Room for improvement in performance and aesthetics

The timetree solution allows us to get hold of all of our events pretty darn speedily. However, there are drawbacks.

First of all, it asks us to compromise on our readability and DRYness principals within our timetree-using queries, in that we are required to repeat the sizeable year-month-day traversal for each one. (That’s this bit: MATCH (:Year {value: 2016})–(:Month {value: 3})–(:Day {value: 15})).

We also took exception to the small but niggling overhead of the timetree-traversal query that had to take place for every execution, which we calculated as roughly 150 database hits per query.

Elegant time travel: the date string index trick

We came up with a solution to these problems that we’re fairly pleased with.
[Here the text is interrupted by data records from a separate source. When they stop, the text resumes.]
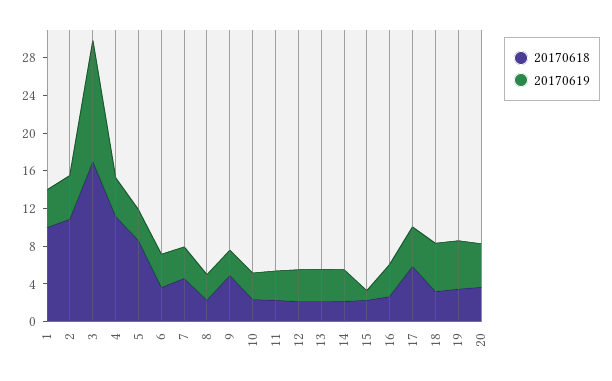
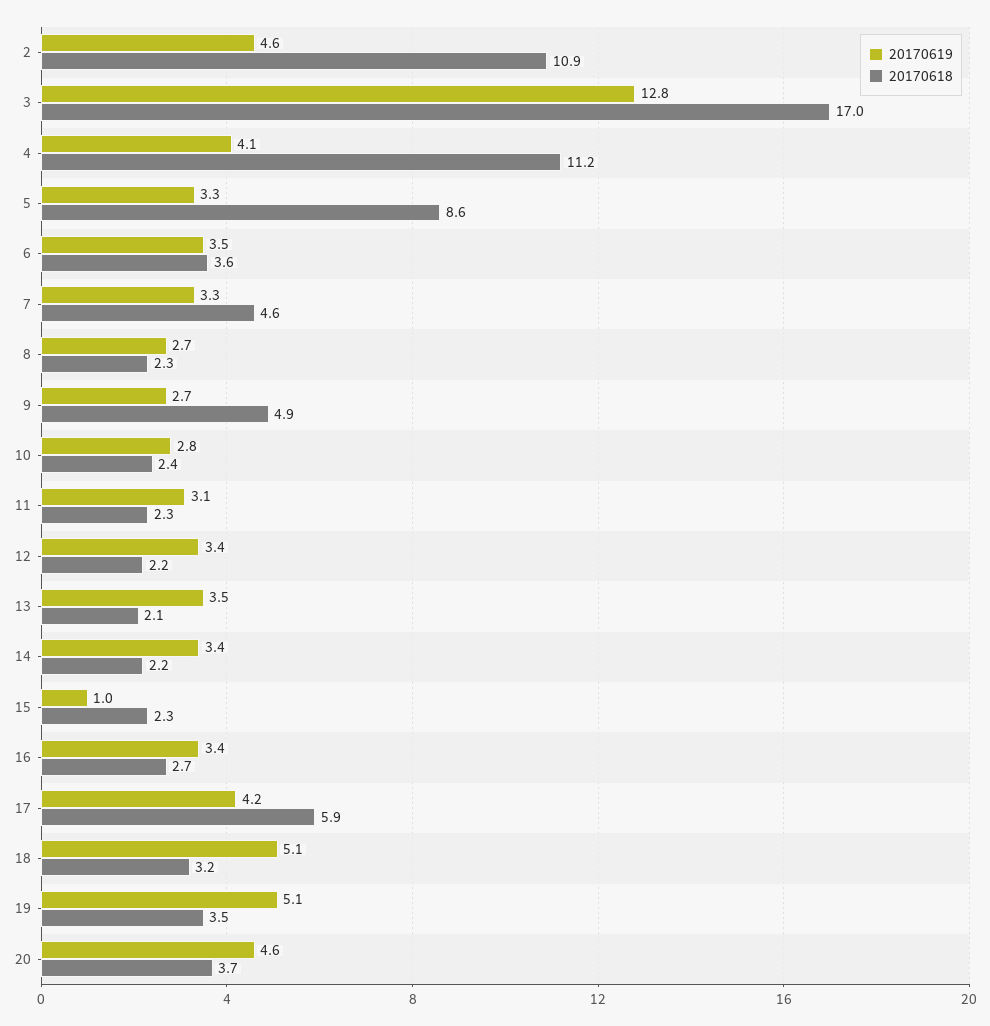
  {
    "20170618": {
-     "1": 10,
      "2": 10.9,
      "3": 17,
      "4": 11.2,
      "5": 8.6,
      "6": 3.6,
      "7": 4.6,
      "8": 2.3,
      "9": 4.9,
      "10": 2.4,
      "11": 2.3,
      "12": 2.2,
      "13": 2.1,
      "14": 2.2,
      "15": 2.3,
      "16": 2.7,
      "17": 5.9,
      "18": 3.2,
      "19": 3.5,
      "20": 3.7
    },
    "20170619": {
-     "1": 4,
      "2": 4.6,
      "3": 12.8,
      "4": 4.1,
      "5": 3.3,
      "6": 3.5,
      "7": 3.3,
      "8": 2.7,
      "9": 2.7,
      "10": 2.8,
      "11": 3.1,
      "12": 3.4,
      "13": 3.5,
      "14": 3.4,
      "15": 1,
      "16": 3.4,
      "17": 4.2,
      "18": 5.1,
      "19": 5.1,
      "20": 4.6
    }
  }

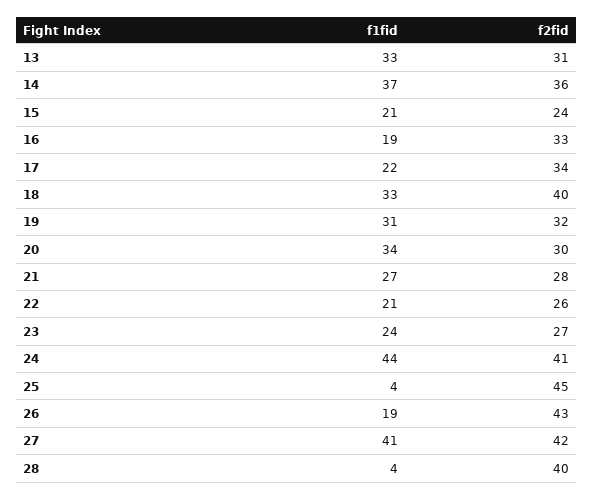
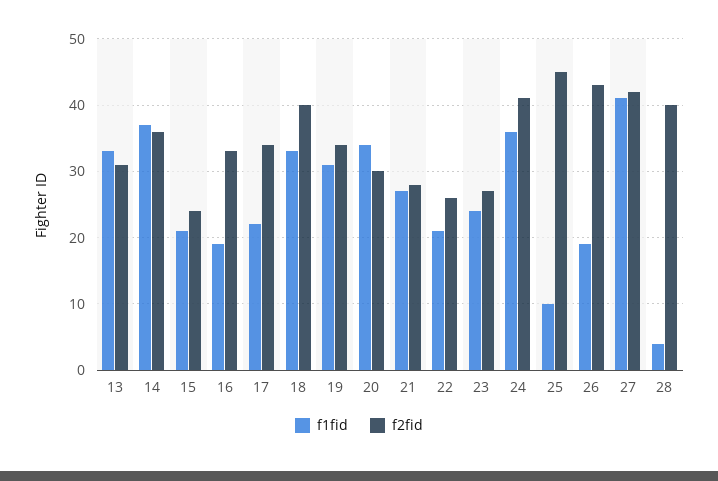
  {
    "f1fid": {
      "13": 33,
      "14": 37,
      "15": 21,
      "16": 19,
      "17": 22,
      "18": 33,
      "19": 31,
      "20": 34,
      "21": 27,
      "22": 21,
      "23": 24,
-     "24": 44,
+     "24": 36,
-     "25": 4,
+     "25": 10,
      "26": 19,
      "27": 41,
      "28": 4
    },
    "f2fid": {
      "13": 31,
      "14": 36,
      "15": 24,
      "16": 33,
      "17": 34,
      "18": 40,
-     "19": 32,
+     "19": 34,
      "20": 30,
      "21": 28,
      "22": 26,
      "23": 27,
      "24": 41,
      "25": 45,
      "26": 43,
      "27": 42,
      "28": 40
    }
  }

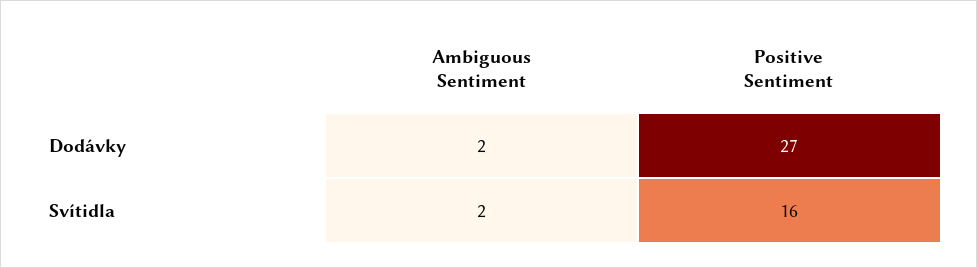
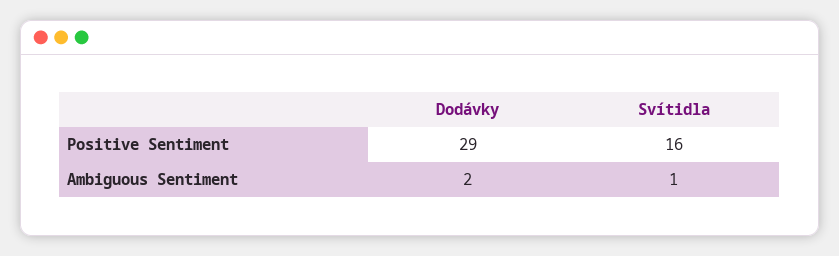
  {
    "Ambiguous Sentiment": {
      "Dodávky": 2,
-     "Svítidla": 2
+     "Svítidla": 1
    },
    "Positive Sentiment": {
-     "Dodávky": 27,
+     "Dodávky": 29,
      "Svítidla": 16
    }
  }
We indexed all of the Day nodes by a string representation of that particular date, allowing us to perform what are effectively the same queries using the following pattern:


// returns all event that happened on 14/3/2016
MATCH (e:Event)-[:at_time]->(:Day {dayString:’14/3/2016′})
RETURN e

// returns all events that happened between 12/3/2016 and 14/3/2016 (inclusive)
MATCH(:Day {dayString:’15/3/2016′})<-[:NEXT*..3]-(days:Day)<-[:at_time]-(e:Event)
RETURN e

Year-month-day traversal boilerplate? Gone. Readability of query? Through the roof. Unnecessary timetree-related DB hits? Poof!

Wow! Tell me how

We want our day nodes to look something like this:

screen-shot-2016-10-03-at-14-32-27

And to do this we’ve written a query that you can take a look at here: https://github.com/Financial-Times/next-myft-api/blob/master/cypher/time-tree-index.cql

You might notice that in this query we add a similar property to the Month nodes. This allows us to use the same approach to select all events that occur on particular months, as well as days.

Once this step is done, we make the indexes, and we’re ready for time travel:

CREATE INDEX ON :Day(uuid)

The benefit of hindsight

There are of course, parts of this solution that we wish we had done differently, and certainly will do in the future.

‘Order by’-friendly date format

One of these days we may go back and retrofit an opportunity that, unfortunately, we didn’t spot at the time. You might notice that we’ve stored our date index property in little-endian format (https://en.wikipedia.org/wiki/Calendar_date#Date_format), e.g. 14/3/2016.

This makes the property really nice and readable (particularly if you’re not from the United States). However, if we had stored the date in big-endian format with zero padding, e.g. 2016/03/16, we would have created a situation wherein it was very easy to order query results by date, with only a very slight compromise to readability.

Doing it wrong

Before the date string idea came along, we trialled a much less palatable solution to a situation that required us to make lots of queries starting from the Day node representing the actual current day.

Willfully flouting the recommendations laid out in the Neo4J documentation (http://neo4j.com/docs/developer-manual/current/cypher/#match-node-by-id), our approach was to query and cache the internal Neo4j ID of the current Day node once an hour and use this to look up that node to start each query.

In our defense, this was just as fast as our final solution, but it was also very fiddly and really rather messy, so we were pleased when a better idea came along and we were able to sweep this one under the rug.

Controversial property names

Finally, I do feel a twinge of regret when I remember that our date string properties all have the key ‘uuid’, as, clearly, they do not contain UUIDs (https://en.wikipedia.org/wiki/Universally_unique_identifier).

This is a convention we adopted to fit our own identifiers around Neo4j’s reserved id property, which makes a great deal of sense for our nodes that are indexed against UUIDs, but less sense here. We made the decision to keep the uuid property as a convention across nodes in our graph for consistency’s sake.

Regardless, hooray!

You can sample the fruits of our labours on myFT at the new FT.com, and take comfort in the knowledge that the timetree-based queries under the hood read like poetry.